Several large, successful breaches happened this year within healthcare, including:
- Yale New Haven Health System: 5,556,702 individuals affected
- Episource: 5,418,866 individuals affected
- Anne Arundel Dermatology: 1,905,000 individuals affected
- Radiology Associates of Richmond: 1,419,091 individuals affected
Risk Detection and Threat Prevention in Modern-Day Healthcare
Risk detection and threat prevention are critical to the protection of sensitive patient data and the continuity of care. A layered risk management system includes threat identification, assessment, prioritization, and response, such as:
- Data breach frequency and severity tracking: Quantification of how often breaches occur and their impact on finances, compliance, and patient trust.
- An ePHI exposure incident plan: Corrective actions, aligned with the U.S. Department of Health and Human Services (HHS), for electronic protected health information (ePHI) theft or misuse and payment of resulting compliance penalties.
- Unresolved critical vulnerability identification: Discovery of unpatched security flaws that leave systems exposed to breaches.
- Proper cloud configuration: Measurement of the cloud misconfiguration rate exposes errors in cloud security settings that can lead to breaches.
- Third-party risk assessments: Confirmation that vendors meet security standards to reduce external risks.
- Security assessment completion: A report on how consistently organizations perform scheduled risk assessments (SRAs).
- Incident response time measurement: Benchmarks of goals to improve how quickly threats are detected, addressed, and resolved.

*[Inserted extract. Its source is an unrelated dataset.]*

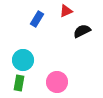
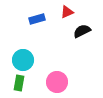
red triangle: moved 1 px right, 1 px down
blue rectangle: rotated 42 degrees clockwise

The Importance of Incident Response Planning
Payors and providers who prioritize a thorough incident response plan can address breaches with an immediacy that may help mitigate operational, financial, and reputational damage. According to the NIST SP800-61R3 Incident Response Recommendations for Cybersecurity Risk Management, incident response is a critical part of cybersecurity risk management and should be integrated across organizational operations.
Successful breaches cost healthcare organizations millions. They also affect reputation and brand perception, forcing some entities to lose the competitive advantage they once had in the marketplace.

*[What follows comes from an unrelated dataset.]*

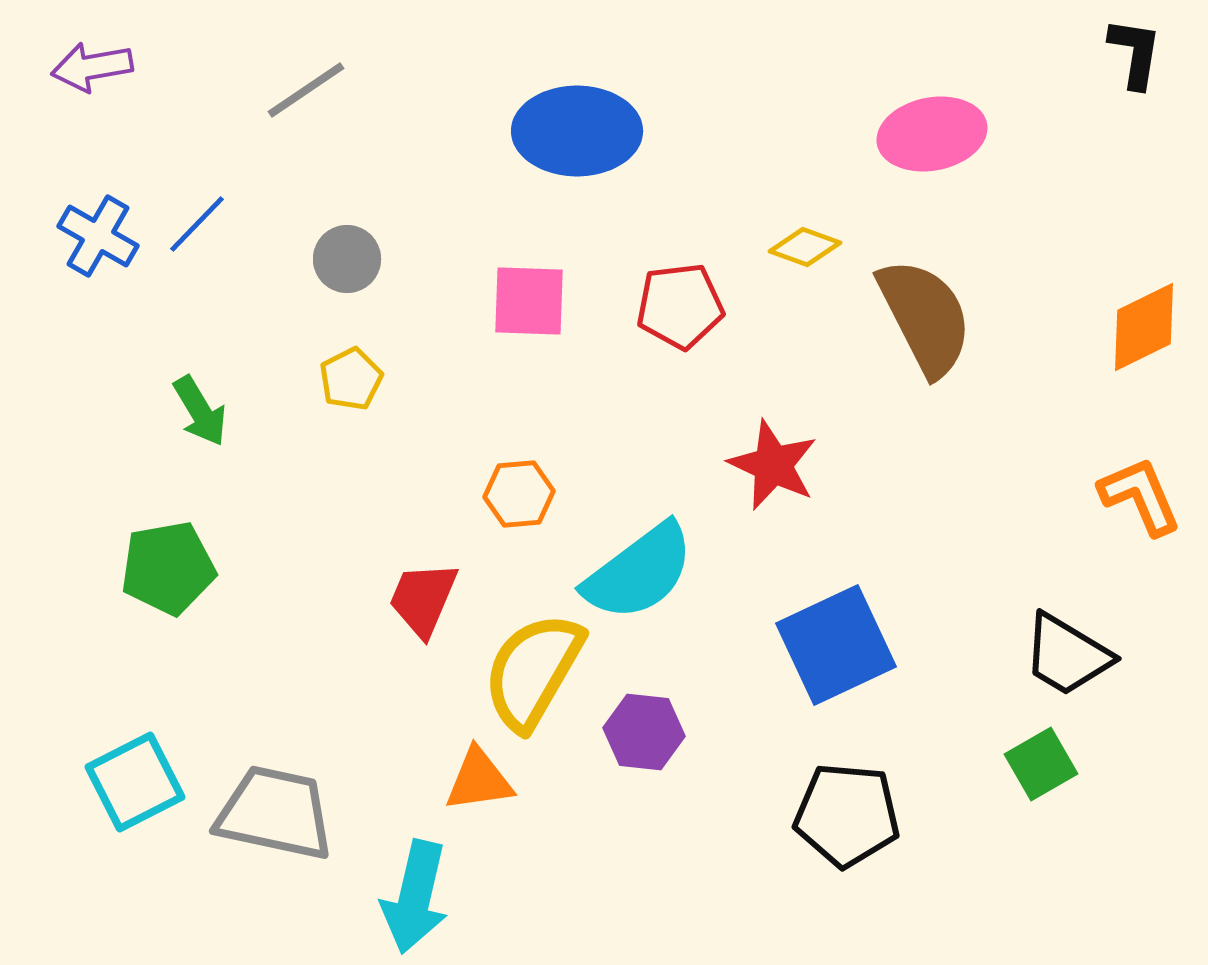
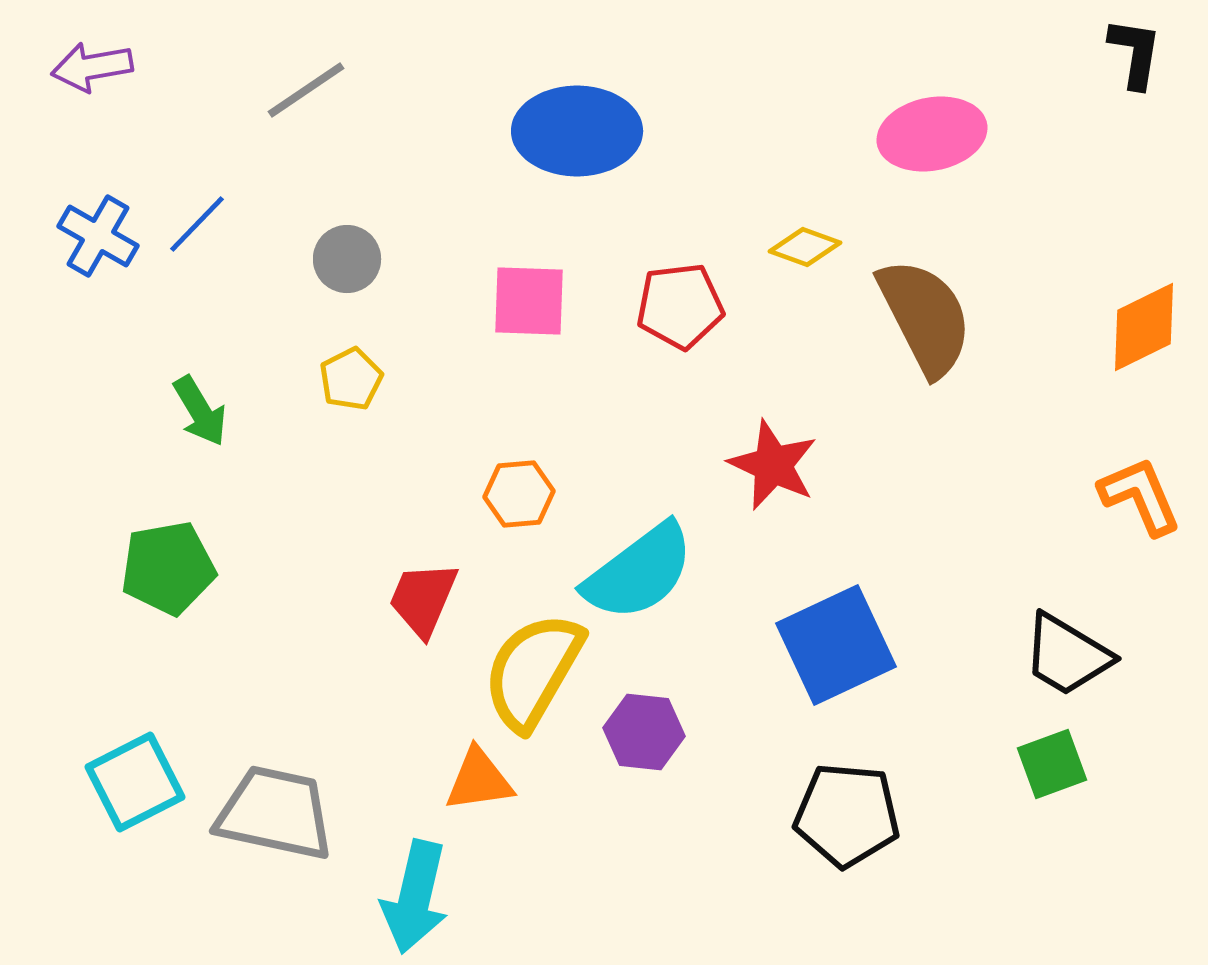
green square: moved 11 px right; rotated 10 degrees clockwise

At FRG, we follow the incident handling process created by the SANS Institute. This response plan includes the following steps.

- Preparation: All required documentation, equipment, and support to prepare for a security incident.
- Identification: Verification, validation, and declaration that an incident is occurring. This requires the Investor Relations team and the ready availability of resources.
- Containment: Immediate activation of controls to limit the impact.
- Eradication: Once damage is contained and removed, extermination of the effects of the attack from all systems.
- Recovery: Restoration of systems to full operation with the preservation of security and maintenance of evidence.
- Lessons Learned: A thorough incident report, issued within 30 to 60 days of the attack, that identifies and confirms resolution of any weaknesses.
FRG’s Commitment to Security and Compliance
Since 1999, Financial Recovery Group has prioritized partnerships and data security. It is our company’s mission to reduce risk. To meet this goal, FRG’s Security & Compliance Team handles audit logging, security assessments, team training, and regularly updates documentation regarding company policies. Additionally, using the HHS SRA Tool, our team regularly performs security risk assessments mandated by the HIPAA Security Rule.
This Security and Compliance Month, FRG proudly maintains its own private onshore data centers designed for automatic failovers to provide secure hosting of client data in a HITRUST-certified environment with reliable uptime. This private cloud model gives our clients confidence that their sensitive information is stored domestically and protected physically and logically.